Bernie Sanders and Elizabeth Warren Are Already Making Hillary Clinton Nervous

Impact

Hillary Clinton's path to the White House is beginning to take shape, and if the former secretary of state's own plans are any indication, she sees liberal stars Sen. Elizabeth Warren (D-Mass.) and Sen. Bernie Sanders (I-Vt.) as potential hurdles on the way.

MSNBC reported that Clinton and her team have scheduled an unlikely powwow with leaders at the Progressive Change Campaign Committee, the small Democratic group most strongly aligned with Warren and the populist economic agenda championed by Sanders.

Clinton, who is unlikely to formally enter the race until the spring, has already been criticized for being too tight with the wealthy donors and corporate leaders who have supported her in past campaigns, advised her while in office and given millions to her husband Bill's Clinton Foundation.

Post-election blues: That narrative took flight after Democrats, including at least 13 of the 26 Clinton campaigned for this fall, were rocked at the polls on Election Day. When a party takes a beating like that, its establishment leaders take the fall and new voices — or, at least, unfamiliar ones — begin to get more play.

Progressive Change Campaign Committee co-founders Adam Green and Stephanie Taylor are among them. They sent a message to Democrats after the midterms, scolding the party for engaging in a "Seinfeld-ian election about nothing" and declaring that "Warren was the most popular Democrat on the campaign trail for a reason: Her message of taking on Wall Street, reducing student debt and expanding Social Security benefits."

Sanders, the Senate's only socialist, is reading from a similar policy book. He, too, is trying to build a grassroots progressive movement with a particular focus on driving money out of politics, fighting income inequality with higher taxes on the rich, reducing the price of higher education — to nothing, in some cases — and upgrading from Obamacare to a government-subsidized single payer health care system. His recent hiring of veteran campaign hand Tad Devine is the clearest signal yet Sanders is planning to run.

Problems from the left: This creates real a real conundrum for Clinton, whose ties to the people and organizations scorned by the left go back decades.
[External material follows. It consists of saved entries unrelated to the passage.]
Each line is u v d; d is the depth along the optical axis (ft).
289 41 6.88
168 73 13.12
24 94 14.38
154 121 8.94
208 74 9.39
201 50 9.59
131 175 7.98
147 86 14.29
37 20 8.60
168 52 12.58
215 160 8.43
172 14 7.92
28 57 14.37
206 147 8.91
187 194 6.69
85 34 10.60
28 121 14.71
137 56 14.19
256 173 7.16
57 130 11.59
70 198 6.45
"Many of her best friends, her intellectual brain trust [on economics], all come out of that world," a longtime political aide to Hillary and Bill Clinton, told the New Republic last year. "She doesn't have a problem on the fighting-for-working-class-folks side, but it will be hard, really wrenching for her to be that populist on [finance] issues."
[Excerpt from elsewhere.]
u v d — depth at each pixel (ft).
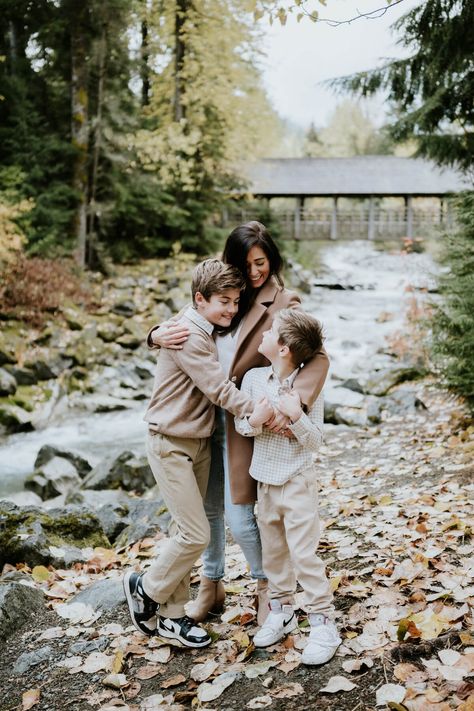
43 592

"Wrenching" though it may be, taking on these issues and the politicians and groups driving the discussion now is a smart political move for Clinton and her Democratic Party backers.

Because when the real campaign begins, the Progressive Change Campaign Committee, Warren and Sanders will all be there. Sanders is the most likely to actually run against her, and the Warren faction is a necessary ally in winning the Democratic primary.

More importantly, Clinton will need the support of their devoted grassroots troops when it's time to take on the Republicans. Progressive voices will be loud right through Election Day. Hillary needs them speaking up for her.